(WRITTEN TASK) Look through the records and copy every line in which "Причины" appears.

(EXERCISE DATA)
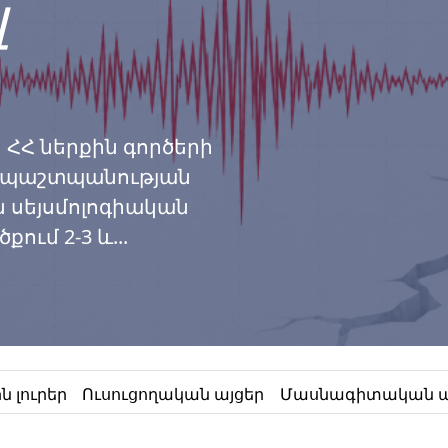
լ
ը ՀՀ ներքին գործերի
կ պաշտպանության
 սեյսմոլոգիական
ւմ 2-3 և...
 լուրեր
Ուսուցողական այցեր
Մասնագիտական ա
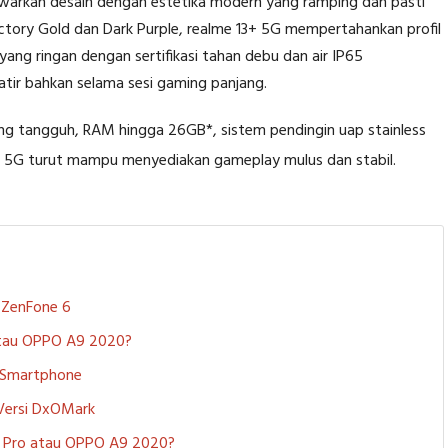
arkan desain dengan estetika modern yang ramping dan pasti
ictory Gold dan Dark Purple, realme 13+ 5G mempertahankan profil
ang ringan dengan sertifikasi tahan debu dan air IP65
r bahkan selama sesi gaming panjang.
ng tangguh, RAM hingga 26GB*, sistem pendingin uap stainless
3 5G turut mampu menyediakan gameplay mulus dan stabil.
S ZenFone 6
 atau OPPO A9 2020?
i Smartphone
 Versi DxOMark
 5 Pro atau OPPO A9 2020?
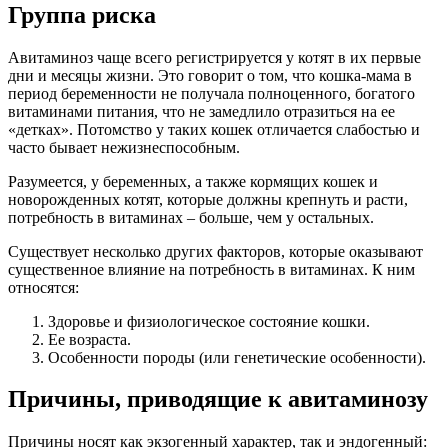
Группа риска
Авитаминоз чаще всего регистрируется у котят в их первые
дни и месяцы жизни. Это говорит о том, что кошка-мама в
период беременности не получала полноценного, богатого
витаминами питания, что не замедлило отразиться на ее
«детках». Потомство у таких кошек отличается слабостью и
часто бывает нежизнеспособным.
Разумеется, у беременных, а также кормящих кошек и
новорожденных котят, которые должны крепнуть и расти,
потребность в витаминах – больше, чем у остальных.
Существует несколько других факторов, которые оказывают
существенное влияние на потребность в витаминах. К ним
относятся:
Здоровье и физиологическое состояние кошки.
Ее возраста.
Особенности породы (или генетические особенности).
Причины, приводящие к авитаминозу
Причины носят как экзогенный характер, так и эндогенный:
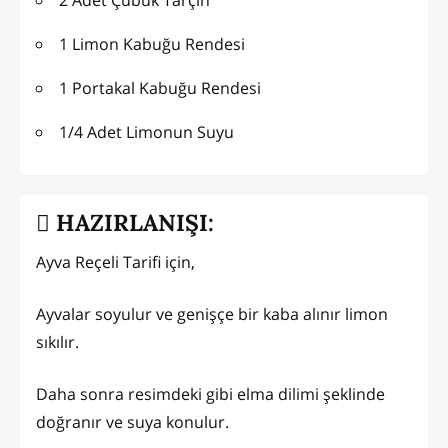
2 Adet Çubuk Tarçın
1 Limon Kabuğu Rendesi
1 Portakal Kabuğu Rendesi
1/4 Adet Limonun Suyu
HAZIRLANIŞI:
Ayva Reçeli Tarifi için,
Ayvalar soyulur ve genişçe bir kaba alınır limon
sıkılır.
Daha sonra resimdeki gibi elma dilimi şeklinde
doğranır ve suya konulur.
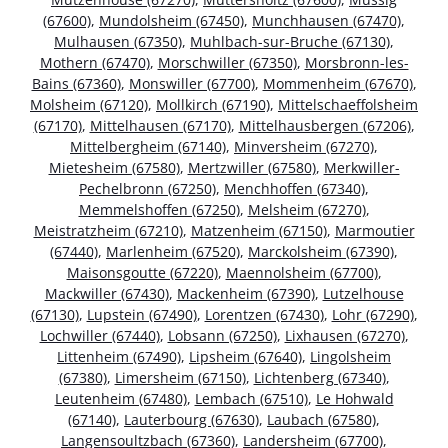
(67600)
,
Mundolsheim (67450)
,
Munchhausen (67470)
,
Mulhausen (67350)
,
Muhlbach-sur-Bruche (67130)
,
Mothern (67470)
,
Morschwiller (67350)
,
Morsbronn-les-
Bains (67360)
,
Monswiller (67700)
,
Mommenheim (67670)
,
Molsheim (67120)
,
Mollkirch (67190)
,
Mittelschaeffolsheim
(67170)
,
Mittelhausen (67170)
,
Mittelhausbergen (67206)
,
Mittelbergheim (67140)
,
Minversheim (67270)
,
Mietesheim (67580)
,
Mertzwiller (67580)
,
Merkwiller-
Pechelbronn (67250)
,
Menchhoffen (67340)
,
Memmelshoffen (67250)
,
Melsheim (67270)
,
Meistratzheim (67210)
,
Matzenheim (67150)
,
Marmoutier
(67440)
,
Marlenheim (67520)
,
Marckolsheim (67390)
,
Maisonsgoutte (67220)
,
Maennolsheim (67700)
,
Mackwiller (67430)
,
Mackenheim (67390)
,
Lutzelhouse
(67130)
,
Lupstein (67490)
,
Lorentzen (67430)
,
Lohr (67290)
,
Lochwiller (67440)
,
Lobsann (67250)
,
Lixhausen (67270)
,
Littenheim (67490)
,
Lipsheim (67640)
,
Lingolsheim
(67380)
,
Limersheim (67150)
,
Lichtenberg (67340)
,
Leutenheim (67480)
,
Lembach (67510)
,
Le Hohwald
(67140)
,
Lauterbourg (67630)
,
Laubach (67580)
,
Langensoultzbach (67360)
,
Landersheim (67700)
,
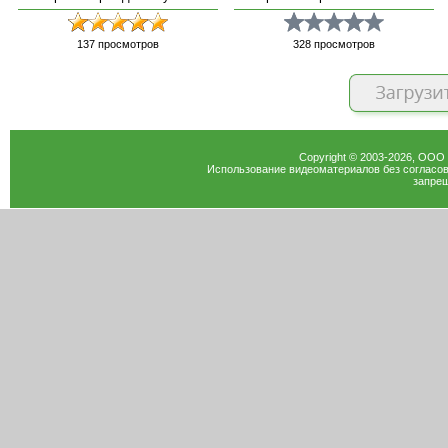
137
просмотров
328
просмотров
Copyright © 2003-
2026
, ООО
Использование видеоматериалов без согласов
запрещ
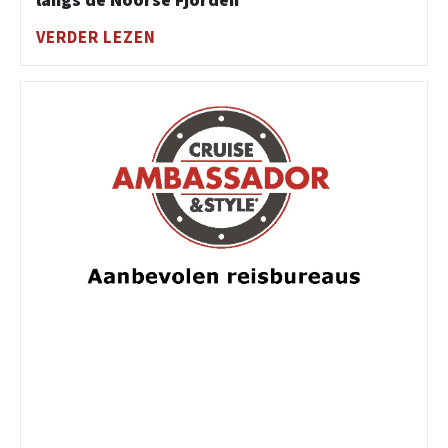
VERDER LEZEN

==

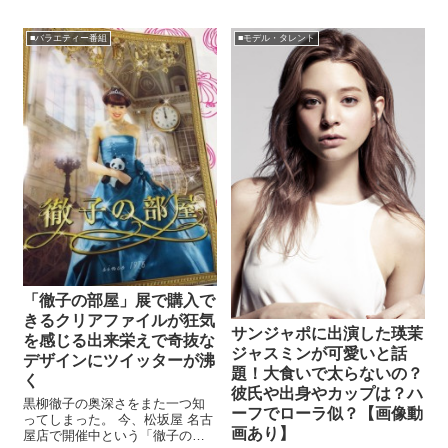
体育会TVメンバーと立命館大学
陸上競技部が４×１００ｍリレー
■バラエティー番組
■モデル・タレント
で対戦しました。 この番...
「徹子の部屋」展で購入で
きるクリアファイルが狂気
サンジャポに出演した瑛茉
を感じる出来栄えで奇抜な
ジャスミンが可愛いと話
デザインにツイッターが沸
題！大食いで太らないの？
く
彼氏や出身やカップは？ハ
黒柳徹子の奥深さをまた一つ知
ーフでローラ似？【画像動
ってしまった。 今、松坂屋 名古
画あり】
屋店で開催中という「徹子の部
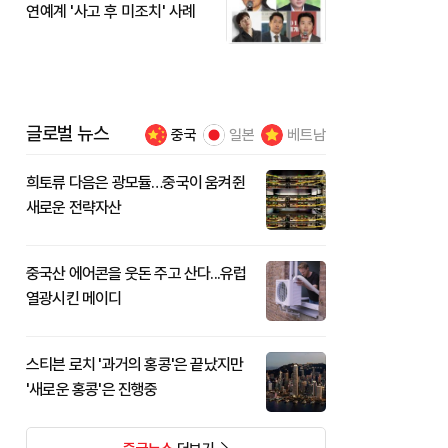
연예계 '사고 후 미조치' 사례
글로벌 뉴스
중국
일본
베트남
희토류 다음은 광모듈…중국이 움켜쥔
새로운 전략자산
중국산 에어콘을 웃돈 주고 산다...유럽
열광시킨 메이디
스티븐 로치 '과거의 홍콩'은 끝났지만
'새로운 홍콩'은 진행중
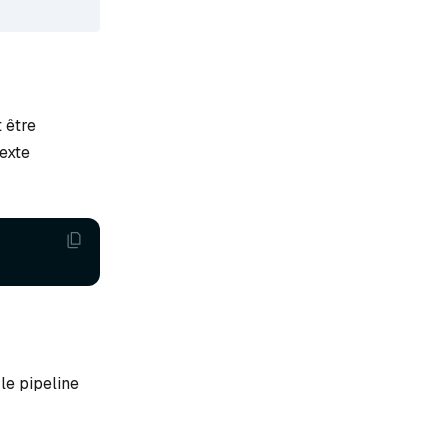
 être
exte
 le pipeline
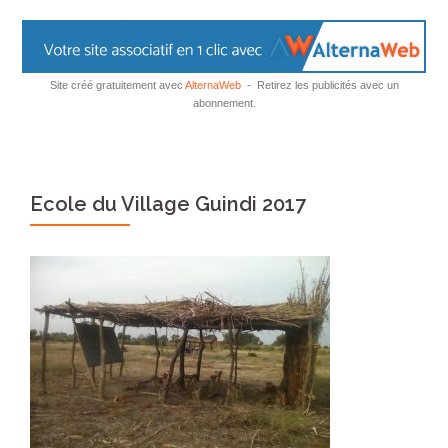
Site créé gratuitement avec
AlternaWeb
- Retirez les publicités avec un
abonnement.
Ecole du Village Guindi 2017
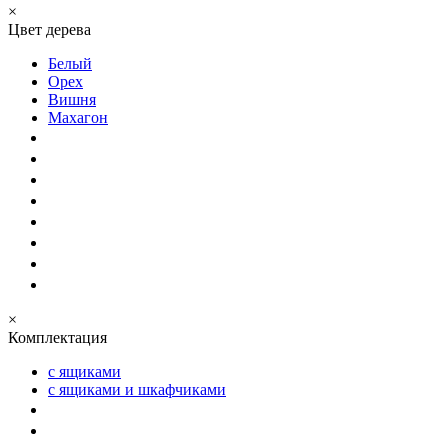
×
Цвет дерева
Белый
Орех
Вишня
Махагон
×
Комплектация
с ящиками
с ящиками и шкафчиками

(RESULT FOR THIS EXERCISE)
Причины, приводящие к авитаминозу
Причины носят как экзогенный характер, так и эндогенный:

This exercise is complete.